• EXERCISE
Which lines below contain "OVERNIGHT"? Copy every one of them.

• Revision comparison data
"""
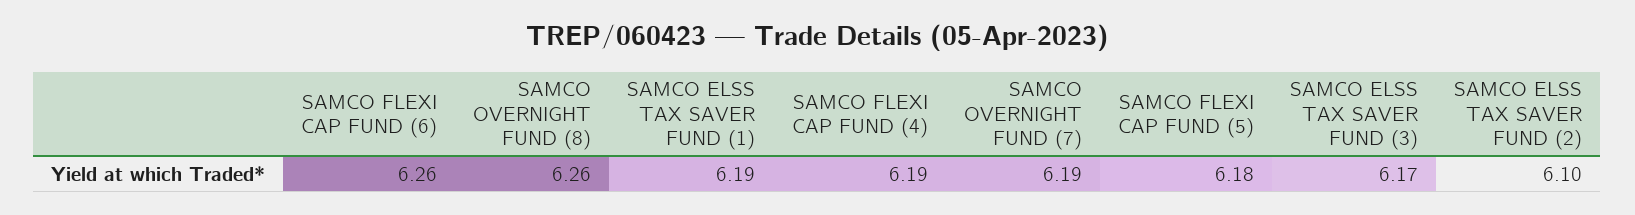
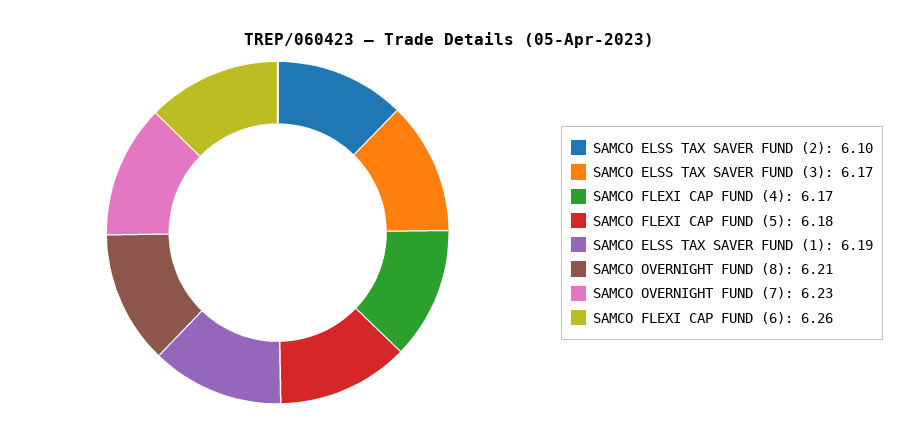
SAMCO OVERNIGHT FUND (8): 6.26 -> 6.21
SAMCO FLEXI CAP FUND (4): 6.19 -> 6.17
SAMCO OVERNIGHT FUND (7): 6.19 -> 6.23

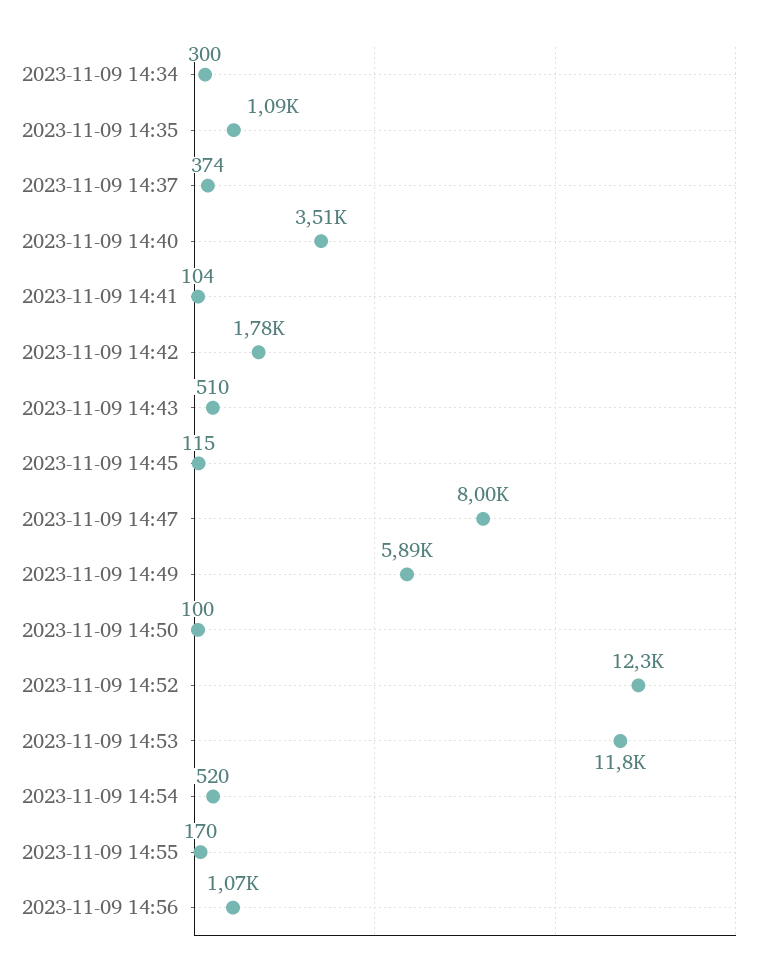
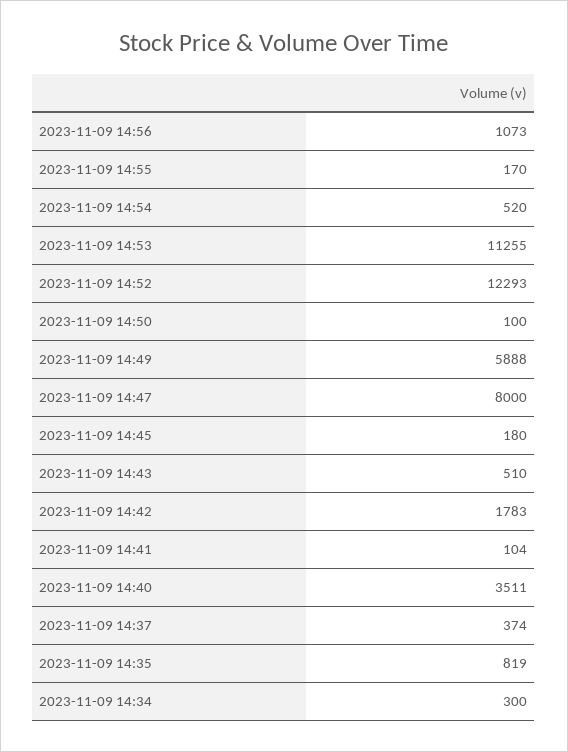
2023-11-09 14:35: 1090 -> 819
2023-11-09 14:45: 115 -> 180
2023-11-09 14:53: 11800 -> 11255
"""
• SOLUTION TO THIS TASK
SAMCO OVERNIGHT FUND (8): 6.26 -> 6.21
SAMCO OVERNIGHT FUND (7): 6.19 -> 6.23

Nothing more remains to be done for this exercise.